Comme
tous les dimanches depuis deux décennies, j'écoute Le Masque et la
Plume (oui, je suis encore l'émission) et deux des critiques du soir
ont débiné Un jour dans la vie de Billy Lynn, comme ils
venaient de dire que La La Land était « une
splendeur », il ne m'en a pas fallu plus pour aller voir ce
nouveau film de Ang Lee, cinéaste dont j'aime plein de films,
réalisateur protéiforme qui va là où on ne l'attend pas.
L'argument principal était que Ang Lee avait cédé au patriotisme,
lui, un cinéaste taïwanais. La honte, quoi !
C'est
toujours difficile de mettre en scène des personnages, ici de jeunes
soldats américains combattants en Irak en 2004 sous l'ère W. Bush,
sans confondre ce qu'ils sont, ce qu'ils représentent et ce que le
cinéaste dit d'eux. Dans la longue et complexe histoire de la
critique, on peut lire que Le Parrain faisait l'apologie de la
mafia, que Full metal jacket était un film militariste ou,
plus récemment, que American sniper était ambiguë. Comme si
Coppola, Kubrick Eastwood et Ang Lee étaient du camp de Joel
Schumacher, de Michael Bay ou de Chuck Norris.
Tout
commence par des images vidéo, un peu comme celles que l'on voit
dans Redacted de Brian De Palma. Un soldat est attaqué par
deux Irakiens qui lui tirent dessus, il s'agit de Shroom (Vin
Diesel). Vient à sa rescousse Billy Lynn (Joe Alwyn) qui le traîne
hors d'atteinte. Ce court film, commenté par un présentateur télé,
est sorti de son contexte et il fait de Billy Lynn un héros qui doit
être célébré comme il se doit par l'Amérique de George W. Bush.

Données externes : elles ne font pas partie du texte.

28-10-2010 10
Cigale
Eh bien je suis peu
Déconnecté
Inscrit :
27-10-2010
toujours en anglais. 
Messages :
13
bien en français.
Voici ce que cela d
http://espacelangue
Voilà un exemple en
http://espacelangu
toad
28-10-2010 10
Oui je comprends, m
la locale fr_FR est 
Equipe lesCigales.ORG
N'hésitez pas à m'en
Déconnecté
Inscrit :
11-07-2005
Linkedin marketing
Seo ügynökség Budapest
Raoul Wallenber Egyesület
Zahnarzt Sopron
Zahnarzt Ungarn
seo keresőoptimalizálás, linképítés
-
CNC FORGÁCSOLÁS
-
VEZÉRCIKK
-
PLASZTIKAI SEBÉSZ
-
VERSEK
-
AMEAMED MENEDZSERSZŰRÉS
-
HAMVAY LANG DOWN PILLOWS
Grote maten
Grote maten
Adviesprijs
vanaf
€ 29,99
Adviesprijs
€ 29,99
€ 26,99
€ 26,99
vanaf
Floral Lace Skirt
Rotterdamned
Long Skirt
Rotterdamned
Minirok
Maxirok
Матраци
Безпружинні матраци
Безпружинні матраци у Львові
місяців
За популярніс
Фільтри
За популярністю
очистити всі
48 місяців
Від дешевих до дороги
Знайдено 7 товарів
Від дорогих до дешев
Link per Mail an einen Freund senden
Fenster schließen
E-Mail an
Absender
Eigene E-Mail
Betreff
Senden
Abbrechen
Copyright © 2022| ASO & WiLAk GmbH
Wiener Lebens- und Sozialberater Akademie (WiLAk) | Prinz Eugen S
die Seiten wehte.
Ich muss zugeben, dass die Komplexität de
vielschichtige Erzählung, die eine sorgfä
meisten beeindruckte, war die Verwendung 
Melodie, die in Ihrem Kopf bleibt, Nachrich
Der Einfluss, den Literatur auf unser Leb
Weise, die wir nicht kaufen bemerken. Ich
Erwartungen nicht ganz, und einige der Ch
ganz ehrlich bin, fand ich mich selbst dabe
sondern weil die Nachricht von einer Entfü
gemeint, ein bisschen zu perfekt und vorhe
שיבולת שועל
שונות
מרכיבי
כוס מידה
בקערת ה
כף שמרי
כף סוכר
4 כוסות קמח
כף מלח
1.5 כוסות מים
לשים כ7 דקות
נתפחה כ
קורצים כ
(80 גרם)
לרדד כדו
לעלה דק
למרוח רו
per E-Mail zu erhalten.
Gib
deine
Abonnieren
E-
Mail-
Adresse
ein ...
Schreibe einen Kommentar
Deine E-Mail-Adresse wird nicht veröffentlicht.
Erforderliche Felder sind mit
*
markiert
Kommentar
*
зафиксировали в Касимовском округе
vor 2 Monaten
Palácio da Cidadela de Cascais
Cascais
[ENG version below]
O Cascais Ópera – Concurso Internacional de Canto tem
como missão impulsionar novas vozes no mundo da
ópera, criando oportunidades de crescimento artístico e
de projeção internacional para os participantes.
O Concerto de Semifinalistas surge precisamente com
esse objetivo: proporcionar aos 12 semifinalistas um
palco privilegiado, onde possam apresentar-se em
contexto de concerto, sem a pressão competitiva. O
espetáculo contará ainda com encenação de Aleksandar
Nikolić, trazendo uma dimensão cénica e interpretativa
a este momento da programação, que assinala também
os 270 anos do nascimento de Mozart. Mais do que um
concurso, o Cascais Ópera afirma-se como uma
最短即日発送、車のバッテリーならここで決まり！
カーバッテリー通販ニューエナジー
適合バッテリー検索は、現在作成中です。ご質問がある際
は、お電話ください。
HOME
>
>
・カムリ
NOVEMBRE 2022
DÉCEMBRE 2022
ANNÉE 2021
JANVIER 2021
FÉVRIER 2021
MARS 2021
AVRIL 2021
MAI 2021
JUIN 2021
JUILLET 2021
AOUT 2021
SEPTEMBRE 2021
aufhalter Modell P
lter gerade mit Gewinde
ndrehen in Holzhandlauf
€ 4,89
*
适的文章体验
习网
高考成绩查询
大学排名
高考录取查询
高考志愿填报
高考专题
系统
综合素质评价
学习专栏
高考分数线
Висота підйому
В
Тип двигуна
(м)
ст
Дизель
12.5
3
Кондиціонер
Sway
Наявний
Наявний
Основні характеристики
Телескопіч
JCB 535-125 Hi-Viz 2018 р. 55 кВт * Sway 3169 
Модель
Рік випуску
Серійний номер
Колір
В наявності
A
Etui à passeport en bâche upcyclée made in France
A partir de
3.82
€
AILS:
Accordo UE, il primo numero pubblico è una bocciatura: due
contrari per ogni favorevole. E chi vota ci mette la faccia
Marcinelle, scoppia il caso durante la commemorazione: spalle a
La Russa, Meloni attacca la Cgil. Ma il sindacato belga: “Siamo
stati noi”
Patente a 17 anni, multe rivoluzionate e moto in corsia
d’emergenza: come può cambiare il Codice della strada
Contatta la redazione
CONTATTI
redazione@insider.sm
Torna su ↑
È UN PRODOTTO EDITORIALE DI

Tout le sujet du film est de remettre ces images dans leur contexte.
Encore
plus que son titre français, l'américain indique que Billy Lynn vit
la mi-temps d'un match de football américain au Texas et qu'il doit
parader pendant le show que donne Destiny's Child (l'ancien girls
band de Beyoncé), un spectacle plein de lumière, de feux
d'artifice, de danseurs, une fanfare en costumes de percussionnistes
et des pom-pom girls. Et les dix bidasses doivent attendre sur scène
dans ce bruit et cette fureur pour venir sur scène, pour apparaître
comme le patron du stade (Steve Martin) le dit bien en héros de
l'Amérique, du Monde Libre et de la démocratie.
Avant
et après ce show, Billy Lynn est pris en charge par le sous-fifre du
patron, Josh (Ben Platt). Une longue limousine Hummer (histoire
d'indiquer que le pétrole coule à flots) les attend. Les soldats
(personnages peu développés) menés par Dime (Garrett Hedlund)
s'amusent comme des gamins gâtés, trop heureux d'être cajolés.
Ils se chamaillent gentiment, ils sont remuants, ils parlent fort et
jurent volontiers. Et pendant ce temps, Ang Lee filme en gros plan le
visage défait et sinistre de Billy Lynn, qui tente d'esquisser un
petit sourire quand il voit une jolie pom-pom girl qu'il ira
embrasser.
La
grande force d'Un jour dans la vie de Billy Lynn, est
d'observer le point de vue de Billy Lynn jusqu'à en faire un film
cerveau. Les scènes dans le stade sont régulièrement coupées par
des séquences de souvenirs en Irak où Billy Lynn se refait le film
de l'attaque, minute par minute, remettant le contexte intégralement
à sa place. Il est rigoureusement impossible en voyant la mise en
scène de Ang Lee de concevoir, un seul instant, que le film puisse
soutenir « l'effort de guerre ». Le patriotisme supposé
du film est absurde, un contre-sens.
Je
passe rapidement sur les scènes de retour à la famille de Billy
Lynn, sur sa sœur malade (Kristen Stewart) qui espère qu'il pourra
se faire réformer pour évoquer les promesses de Josh et d'Albert
(Chris Tucker). Ce dernier, téléphone collé à l'oreille, promet
plein de pognon aux soldats pour l'adaptation par Hollywood de leur
histoire. Et plus le film avance, plus l'avance se réduit.
Finalement, Hollywood n'est pas intéressé par les larmes et le
désespoir du héros du jour. Et par un étrange effet boomerang, le
film, sorti dans peu de salles, n'a pas attiré le public américain.
Le public comme les critiques ont parfois tort.